With an initial patient goal of 1,000, it took roughly around one year to collect data from each patient. A study of this scale meant our unit needed additional staffing support and training, and the commitment and buy-in of the entire team to offer their time to making the pilot a success. Working with Sky, a training programme was put in place to get staff familiar with the device. Additional staff were also enlisted to ensure regular daily checks were carried out with each patient, and participants received regular follow-ups once they had left the unit.

A study of this scale represented a monumental level of commitment and effort from the team, but our priority has always been to provide the best outcomes for patients. Having identified a gap in care and the need for change, and having overcome initial apprehensions regarding a potential modification to practice, there was a collective drive to embrace a new, innovative method to ultimately offer improved treatment for all patients – particularly the at-risk 30%.

Introducing change requires leadership, energy and collaboration. In our case, the close collaboration and support of key stakeholders, including Governance, staff, and most importantly, patients, enabled us to evaluate this new way of preventing VTE.

Pilot results & patient benefit

Diligent analysis of the initial 1,000 patient set took just under one year – and the incredible effort of the team soon became worthwhile. Of this 1,000, 29.5% were contraindicated or unable to tolerate IPC (in line with our prior observations), making them eligible for an alternative anti-stasis intervention – the geko device. Our data showed that of 463 patients treated with IPC, 11 patients (2.4%) suffered from VTE. Of the 203 patients prescribed the alternative VTE prevention method – the geko – no incidence of VTE was reported 90 days post-discharge.

NICE has since recognised this data, with NICE guidance MTG19 now recommending the use of the geko device for hyper-acute stroke patients contraindicated for IPC treatment and who, as mentioned earlier, are unable to receive anticoagulants. This is testament to the quality of the data, and the dedication and effort of the entire Royal Stoke University Hospital stroke unit.

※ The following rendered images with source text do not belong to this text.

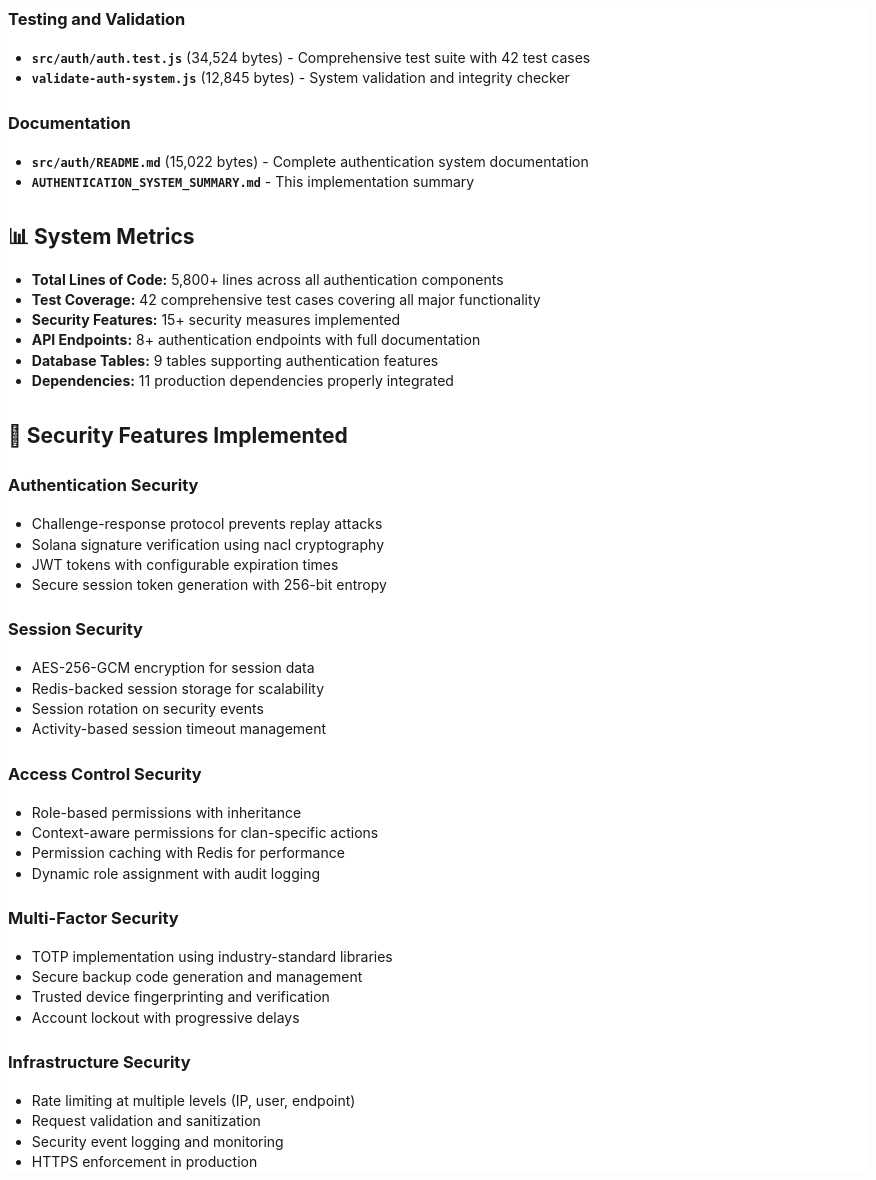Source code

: ### Testing and Validation
- **`src/auth/auth.test.js`** (34,524 bytes) - Comprehensive test suite with 42 test cases
- **`validate-auth-system.js`** (12,845 bytes) - System validation and integrity checker

### Documentation
- **`src/auth/README.md`** (15,022 bytes) - Complete authentication system documentation
- **`AUTHENTICATION_SYSTEM_SUMMARY.md`** - This implementation summary

## 📊 System Metrics

- **Total Lines of Code:** 5,800+ lines across all authentication components
- **Test Coverage:** 42 comprehensive test cases covering all major functionality
- **Security Features:** 15+ security measures implemented
- **API Endpoints:** 8+ authentication endpoints with full documentation
- **Database Tables:** 9 tables supporting authentication features
- **Dependencies:** 11 production dependencies properly integrated

## 🔐 Security Features Implemented

### Authentication Security
- Challenge-response protocol prevents replay attacks
- Solana signature verification using nacl cryptography
- JWT tokens with configurable expiration times
- Secure session token generation with 256-bit entropy

### Session Security  
- AES-256-GCM encryption for session data
- Redis-backed session storage for scalability
- Session rotation on security events
- Activity-based session timeout management

### Access Control Security
- Role-based permissions with inheritance
- Context-aware permissions for clan-specific actions
- Permission caching with Redis for performance
- Dynamic role assignment with audit logging

### Multi-Factor Security
- TOTP implementation using industry-standard libraries
- Secure backup code generation and management
- Trusted device fingerprinting and verification
- Account lockout with progressive delays

### Infrastructure Security
- Rate limiting at multiple levels (IP, user, endpoint)
- Request validation and sanitization
- Security event logging and monitoring
- HTTPS enforcement in production
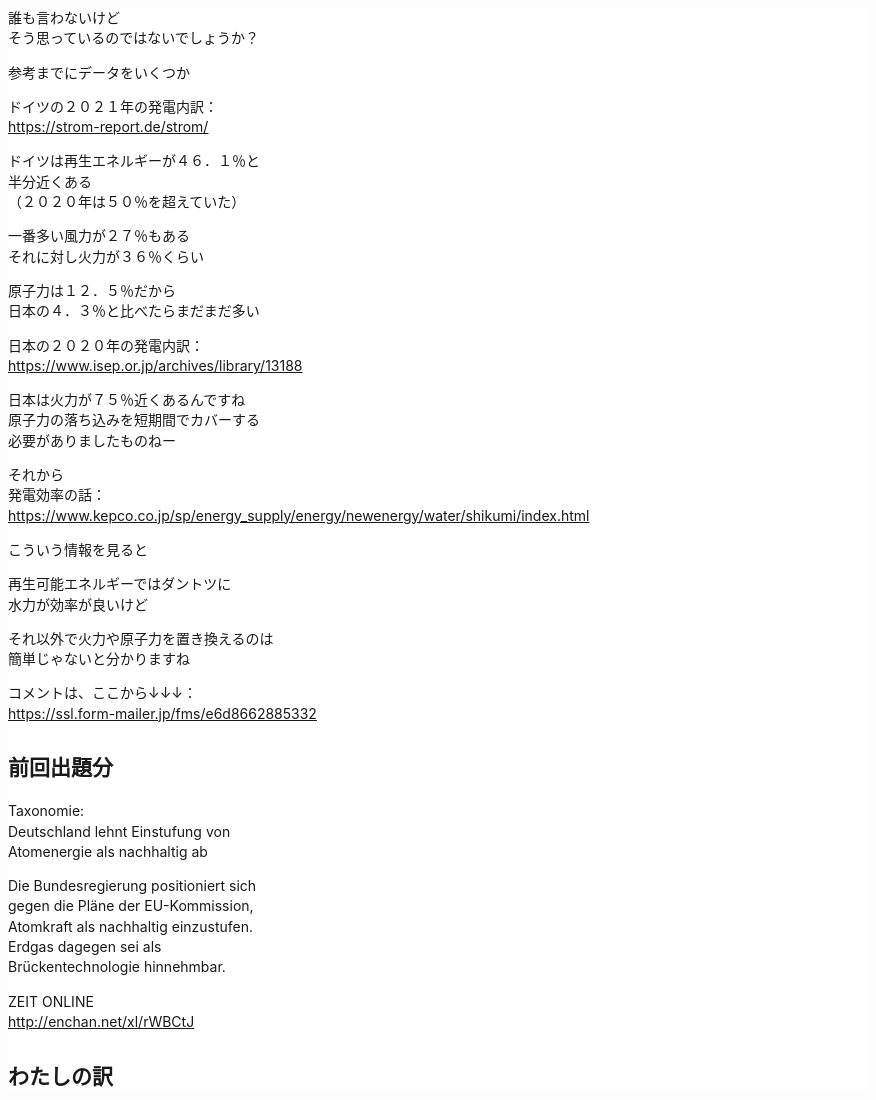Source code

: 誰も言わないけど  
そう思っているのではないでしょうか？

参考までにデータをいくつか

ドイツの２０２１年の発電内訳：  
<https://strom-report.de/strom/>

ドイツは再生エネルギーが４６．１％と  
半分近くある  
（２０２０年は５０％を超えていた）

一番多い風力が２７％もある  
それに対し火力が３６％くらい

原子力は１２．５％だから  
日本の４．３％と比べたらまだまだ多い

日本の２０２０年の発電内訳：  
<https://www.isep.or.jp/archives/library/13188>

日本は火力が７５％近くあるんですね  
原子力の落ち込みを短期間でカバーする  
必要がありましたものねー

それから  
発電効率の話：  
<https://www.kepco.co.jp/sp/energy_supply/energy/newenergy/water/shikumi/index.html>

こういう情報を見ると

再生可能エネルギーではダントツに  
水力が効率が良いけど

それ以外で火力や原子力を置き換えるのは  
簡単じゃないと分かりますね

コメントは、ここから↓↓↓：  
<https://ssl.form-mailer.jp/fms/e6d8662885332>

## 前回出題分 

Taxonomie:  
Deutschland lehnt Einstufung von  
Atomenergie als nachhaltig ab

Die Bundesregierung positioniert sich  
gegen die Pläne der EU-Kommission,  
Atomkraft als nachhaltig einzustufen.  
Erdgas dagegen sei als  
Brückentechnologie hinnehmbar.

ZEIT ONLINE  
<http://enchan.net/xl/rWBCtJ>

## わたしの訳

The majority of patients tolerated the device well, finding it more comfortable and allowing them to be more mobile, as compared to patients undergoing IPC treatment. Feedback was overall very positive, giving reassurance to the unit that this study had been correct and right to pursue.

Since sharing these results, our unit has continued with an expansion of the data. There are other stroke units across the country also exploring use of the device to prevent venous stasis, and it’s been gratifying to hear from peers in stroke care who recognise the potential for this study and its benefits to patient recovery and outcomes.

Embracing change and innovation

Introducing change to clinical practice to address areas of unmet need is complex, especially within the NHS; from ensuring patient safety to developing a thorough case for investing in new methods or equipment, a number of considerations must be taken into account. It is by no means an easy undertaking, and it takes considerable investment of staff time, effort and dedication. However, remaining at the forefront of innovation, carefully gathering evidence and exploring new alternatives, will benefit our patients and improve treatment in the long term.

To fellow clinicians considering implementing change in their wards and units, I always recommend careful deliberation and consideration of how pressing the issues facing your patients and team are. If there is major need and, most importantly, if patient benefit is going to be a tangible outcome as a result of change, explore the alternatives to the existing standards of care and embrace innovation. Every clinician keeps patients at the centre of good practice, and ultimately, anything that is good for the patient, their experience, outcomes and benefits, gives a solid platform to move forward with change.